## [Task brief]
Every record must be transcribed in its entirety, apart from the images, which are to be omitted.

## [Data to examine]
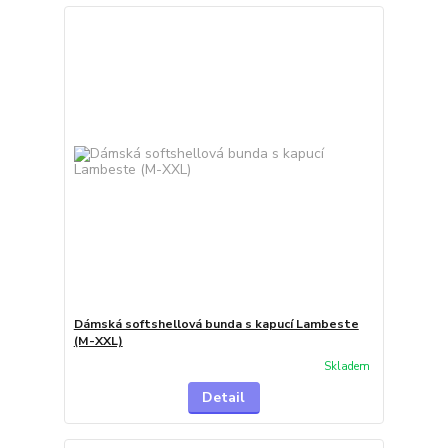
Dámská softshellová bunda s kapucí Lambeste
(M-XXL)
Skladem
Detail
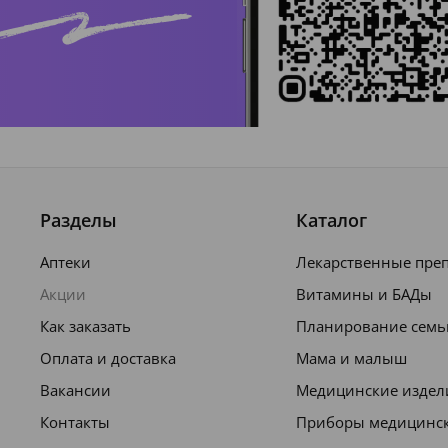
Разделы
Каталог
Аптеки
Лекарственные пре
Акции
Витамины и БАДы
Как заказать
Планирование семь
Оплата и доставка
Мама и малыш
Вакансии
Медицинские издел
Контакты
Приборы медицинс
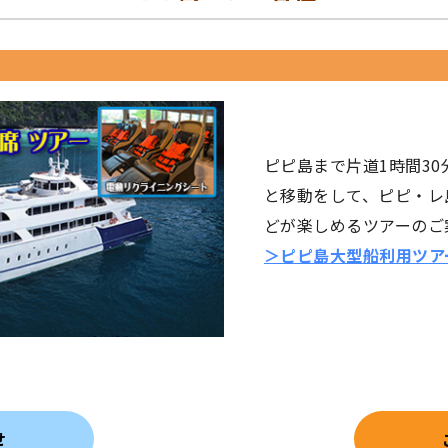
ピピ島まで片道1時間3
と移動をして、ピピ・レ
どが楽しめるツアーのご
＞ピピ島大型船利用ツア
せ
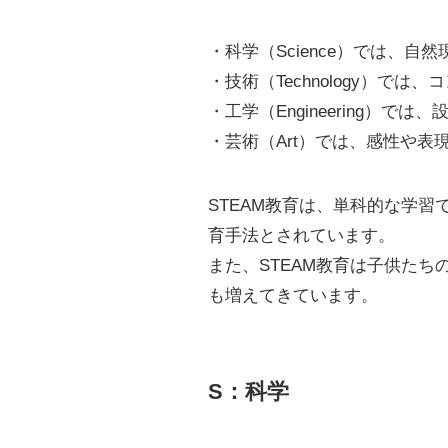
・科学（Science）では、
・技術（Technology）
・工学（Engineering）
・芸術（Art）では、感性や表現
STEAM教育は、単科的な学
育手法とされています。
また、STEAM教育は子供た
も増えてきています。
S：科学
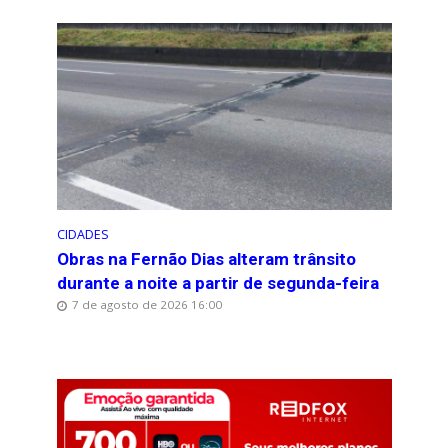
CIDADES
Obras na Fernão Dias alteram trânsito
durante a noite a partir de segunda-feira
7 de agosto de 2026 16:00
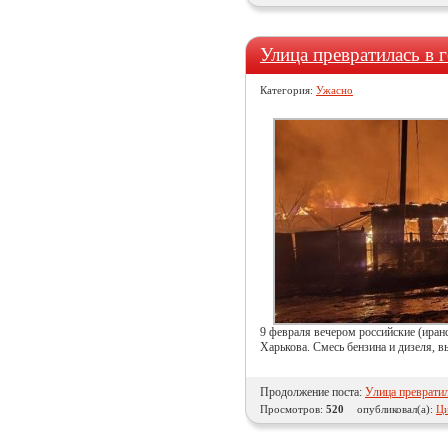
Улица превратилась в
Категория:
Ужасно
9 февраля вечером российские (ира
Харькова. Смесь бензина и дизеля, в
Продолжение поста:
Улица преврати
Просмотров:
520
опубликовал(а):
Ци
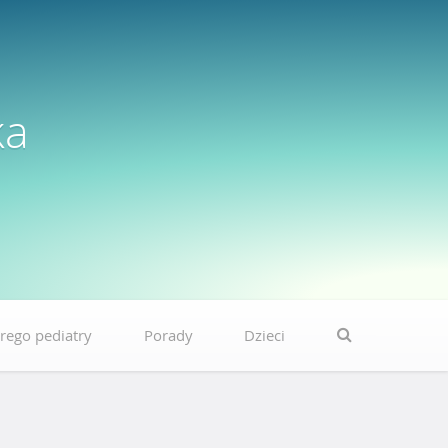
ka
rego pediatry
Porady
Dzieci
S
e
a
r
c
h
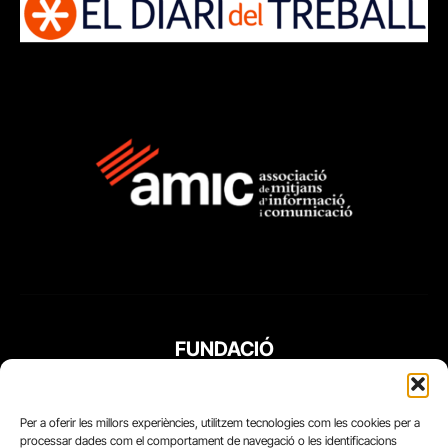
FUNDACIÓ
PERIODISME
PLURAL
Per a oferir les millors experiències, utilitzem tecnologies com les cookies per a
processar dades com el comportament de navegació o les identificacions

## [Solution to this task]
Dámská softshellová bunda s kapucí Lambeste
(M-XXL)
Skladem
Detail
Разделы
Каталог
Аптеки
Лекарственные пре
Акции
Витамины и БАДы
Как заказать
Планирование семь
Оплата и доставка
Мама и малыш
Вакансии
Медицинские издел
Контакты
Приборы медицинс
ピピ島まで片道1時間3
と移動をして、ピピ・レ
どが楽しめるツアーのご
＞ピピ島大型船利用ツア
せ
・科学（Science）では、
・技術（Technology）
・工学（Engineering）
・芸術（Art）では、感性や表現
STEAM教育は、単科的な学
育手法とされています。
また、STEAM教育は子供た
も増えてきています。
S：科学
CIDADES
Obras na Fernão Dias alteram trânsito
durante a noite a partir de segunda-feira
7 de agosto de 2026 16:00
Улица превратилась в
Категория:
Ужасно
9 февраля вечером российские (ира
Харькова. Смесь бензина и дизеля, в
Продолжение поста:
Улица преврати
Просмотров:
520
опубликовал(а):
Ци
ka
rego pediatry
Porady
Dzieci
S
e
a
r
c
h
FUNDACIÓ
PERIODISME
PLURAL
Per a oferir les millors experiències, utilitzem tecnologies com les cookies per a
processar dades com el comportament de navegació o les identificacions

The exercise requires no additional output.